Billy Budd rentre dans son bon port de Londres
Billy Budd donne certes son nom à cet opéra, mais le point de vue et certainement le cœur émotionnel de l'œuvre réside chez le personnage qui ouvre le drame, le referme et le narre dans son carnet de bord : Edward Fairfax Vere, capitaine du HMS Indomptable. C'est le ténor Toby Spence qui doit ici assumer ce personnage si complexe, à la fois en fin de vie dans le prologue et l'épilogue mais beaucoup plus jeune dans le corpus de l'opéra, un rôle marqué de manière indélébile par son créateur Sir Peter Pears.
Les monologues d'ouverture et de clôture ne font pas qu’encadrer la prestation convaincante de Toby Spence, ils la portent : ses lignes lyriques s'épanouissent et s'échappent. Cependant, son ténor est plutôt serré, notamment dans le registre médium, les nuances moyennes, et surtout dans les moments d'agilité vocale (alors qu'il aurait pu y convoquer son habitude dans des rôles tels que Tamino ou Almaviva par exemple). Ce portrait sensible contraste superbement avec la performance de Brindley Sherratt dans le rôle de John Claggart, l'ennemi juré de Budd : une combinaison entièrement contrôlée de paroles lyriques et de parlando, un personnage et une voix au cruel martinet, un sociopathe homoérotique à peine contrôlé qui provoque la mort de Billy Budd. L’auditoire restera marqué par ses interrogatoires monosyllabiques ainsi que son lyrisme subtil mais menaçant, trompeur et décadent.
Pourtant -et c'est dire- le triomphe est pour Jacques Imbrailo dans le rôle-titre, son large éventail d'articulations et de couleurs, ses lignes qui capturent la personnalité vigoureuse du jeune matelot, épousant le caractère enthousiaste et visionnaire dans l'esprit absolu du livret. Le rôle exige que le baryton haut et léger navigue vers le ténor qu'Imbrailo déploie pleinement (ce registre de voix que les Français connaissent bien en tant que “baryton-martin", qui a fleuri avec Pelléas et Mélisande, que chante également Imbrailo. Mais ce n'est pas seulement sa voix qui impressionne : son mouvement agile sur scène contraste avec la rigidité chorégraphiée des officiers en uniforme du navire. L'énergie vocale correspond à l'énergie physique d'une manière qui rend crédible ce bateau sur lequel tout l'équipage s'éprend de lui.

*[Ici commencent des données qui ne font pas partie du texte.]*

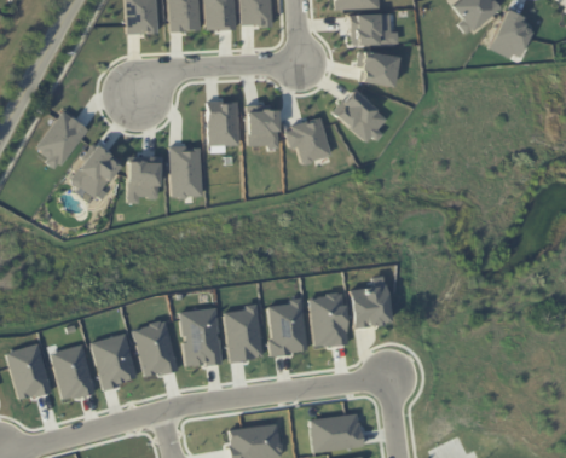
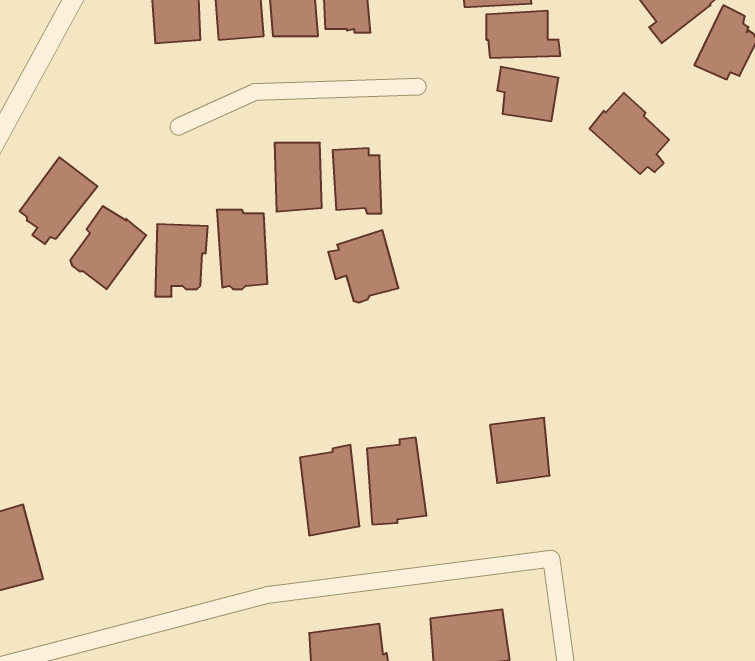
building: [333,87,386,141] -> [590,93,669,174]
building: [284,116,331,164] -> [328,230,399,303]
building: [310,292,350,347] -> none
building: [180,307,223,367] -> none
building: [134,319,179,377] -> none
building: [92,332,138,389] -> none
building: [51,343,96,401] -> none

Les trois officiers de Vere jouent des rôles importants, surtout dans la salle d'audience de l'acte II. Subtilement distinguées entre baryton, baryton-basse et basse, couplées au ténor de Vere, les textures très denses font émerger la basse slovaque Peter Kellner en Ratcliffe et le baryton néerlandais Thomas Oliemans en Redburn (marquant toutefois l'un des rares moments où les surtitres se révèlent nécessaires). Le baryton-basse David Soar campe à la fois l'autorité et la précision nécessaires au rôle de Flint, rehaussé par l'élégance scénique qui l'accompagne.
La mise en scène de Deborah Warner exploite pleinement l'étendue de la scène de Covent Garden et de toutes les technologies de gréement imaginables. Certes, et malgré un espace plus large qu'à Rome où les ensembles paraissaient compacts, il reste difficile de distinguer les individus et les rangs dans ce plateau fourbi en corps, cette marée humaine, mais l'effet a aussi le mérite de soutenir une atmosphère d'obscure mêlée, en contrepoint avec la direction d'orchestre prudente et discrète d'Ivor Bolton pour l'un des plus sombres drames du XXe siècle.